Among the lines of the records below, copy those that hold the word "click".

- [DATA EXTRACT]
══════════════════════════════

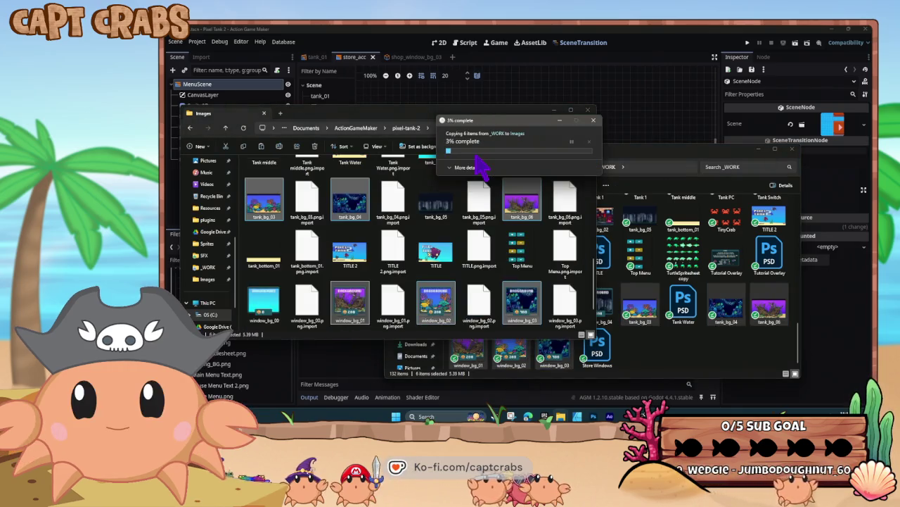
click(647, 123)
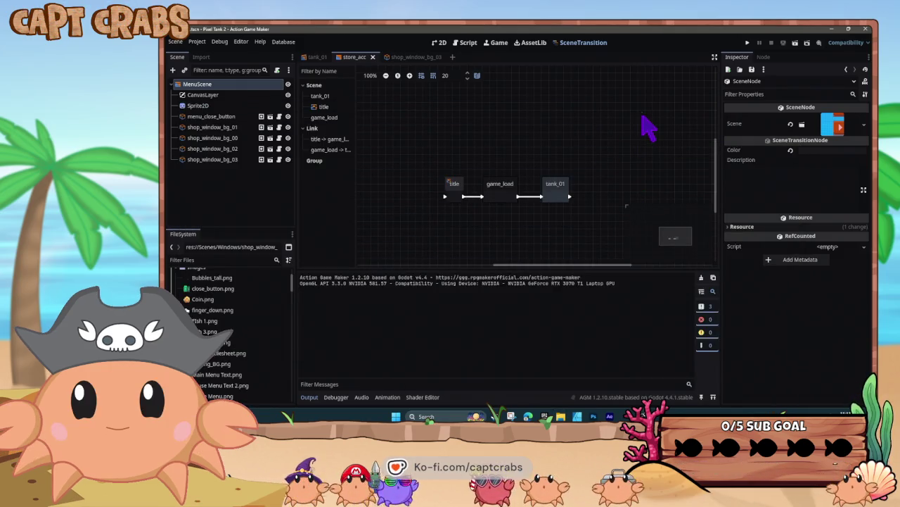
key(F5)
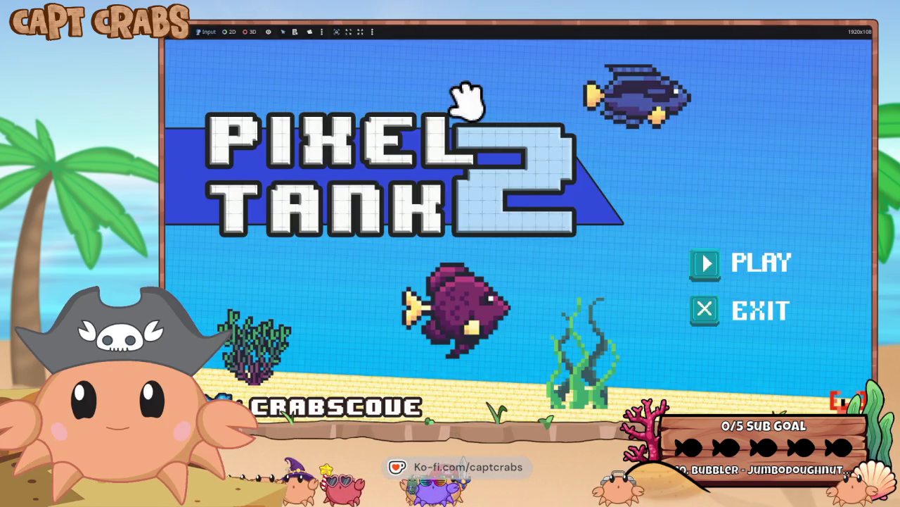
Step: Start a game and set the coral scene as the tank background
click(715, 247)
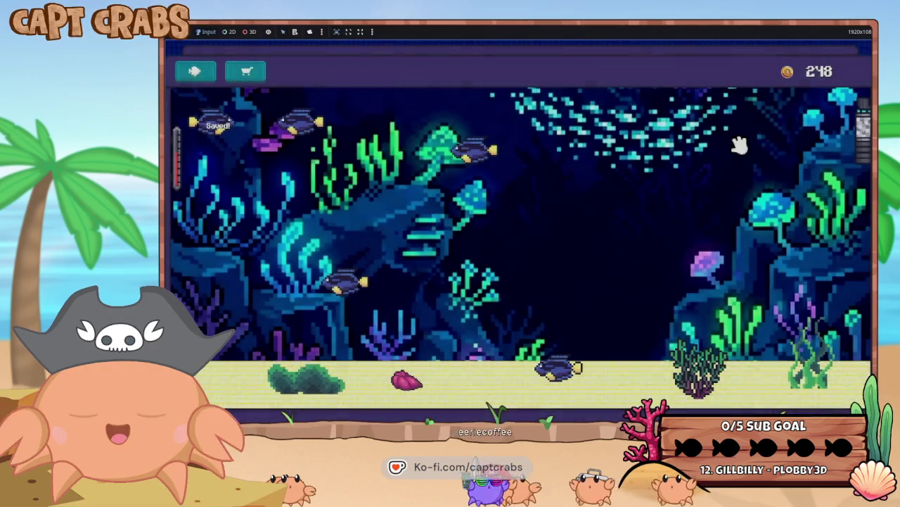
click(246, 70)
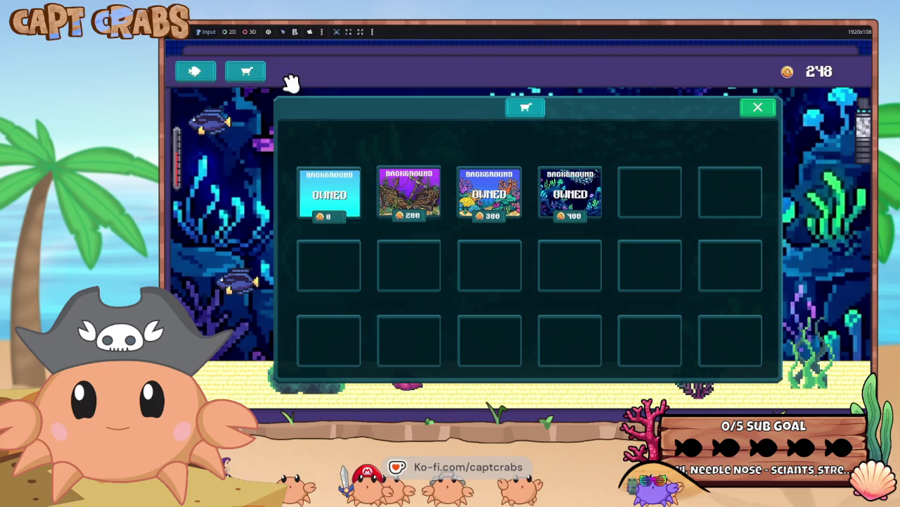
click(496, 199)
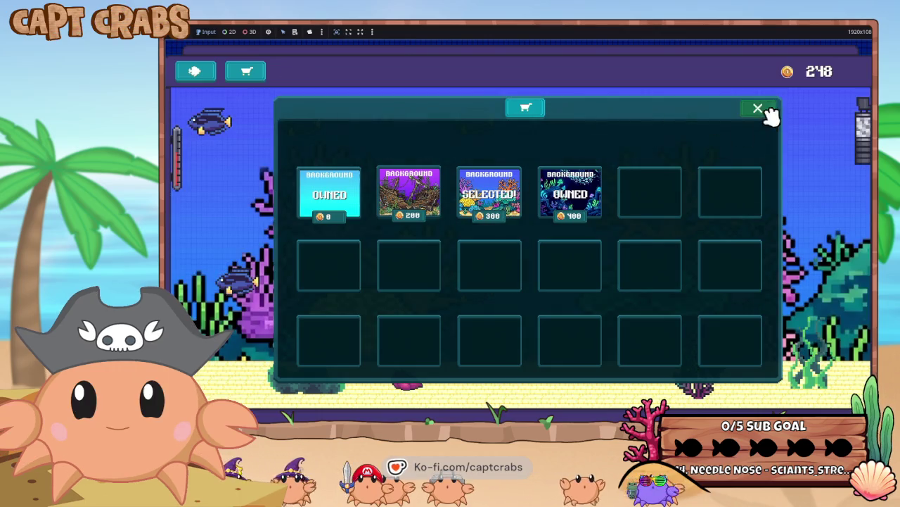
click(765, 109)
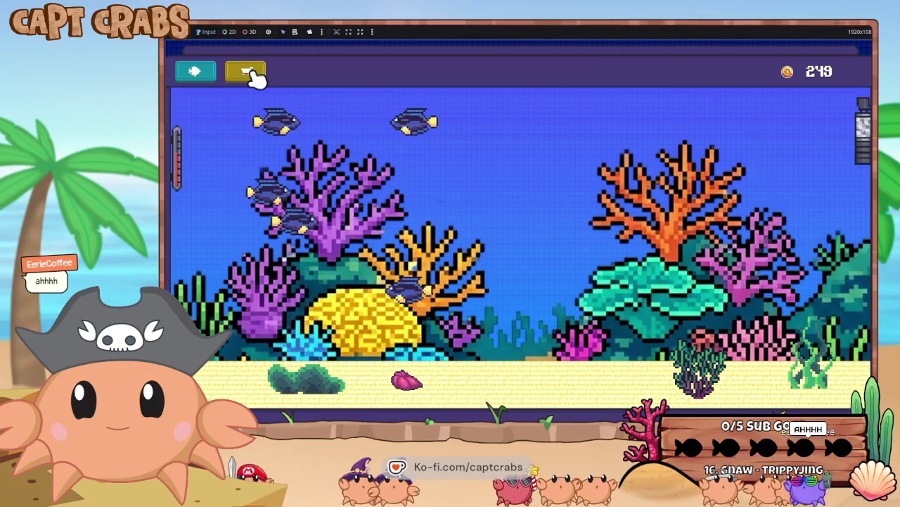
Step: Buy the purple shipwreck background for 200 coins and apply it to the tank
click(251, 75)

══════════════════════════════

- [TASK SOLUTION]
click(647, 123)
click(715, 247)
click(246, 70)
click(496, 199)
click(765, 109)
click(251, 75)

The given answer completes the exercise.